Best Practices

Best Practices

• Always apply the theory of least privilege.

  Whenever you are configuring security on Active Directory object, assign only the least permissions needed by the users to complete their job function.

• Use a consistent model for assigning permissions.

  Do not assign permissions to individual users; rather, use a well-defined model for assigning permissions to security groups and placing user accounts into the security groups.

• Avoid assigning permissions to domain local groups.

  Domain local security groups are valid only in the domain; thus, permissions replication to the Global Catalog will not be applied as expected. Assign forestwide permissions by using universal groups. This is one of the only exceptions to assigning permissions using the A-G-DL-P model. (For more on this model, see the Implementing Role-Based Security in Windows 2000 section in Chapter 3, Securing User Accounts and Passwords. )
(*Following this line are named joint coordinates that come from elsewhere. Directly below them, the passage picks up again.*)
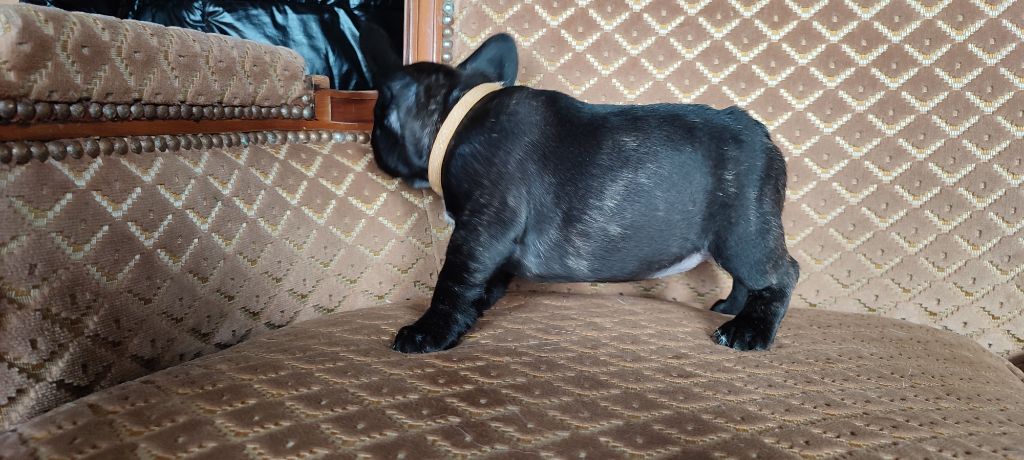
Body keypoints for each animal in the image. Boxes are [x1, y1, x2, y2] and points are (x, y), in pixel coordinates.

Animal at [359, 26, 799, 353]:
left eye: (378, 119)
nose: (371, 145)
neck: (457, 121)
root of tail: (763, 135)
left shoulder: (481, 227)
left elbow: (453, 280)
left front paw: (429, 332)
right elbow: (484, 279)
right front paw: (475, 308)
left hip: (743, 232)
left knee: (780, 275)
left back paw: (749, 331)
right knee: (748, 279)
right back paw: (732, 309)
• Document changes made to DACLs.

  Be certain to record changes that you make to Active Directory object DACLs. This will simplify troubleshooting in the event of an error arising from the new permissions.

• Remove users from the Schema Admins security group.

  When the schema is not in the process of being extended or altered, remove users from the Schema Admins security group to ensure that the schema is not unintentionally altered and ensure that the schema is not write-enabled.

• Use Restricted Groups.

  Use Restricted Groups in Group Policy to limit membership in the Schema Admins security group.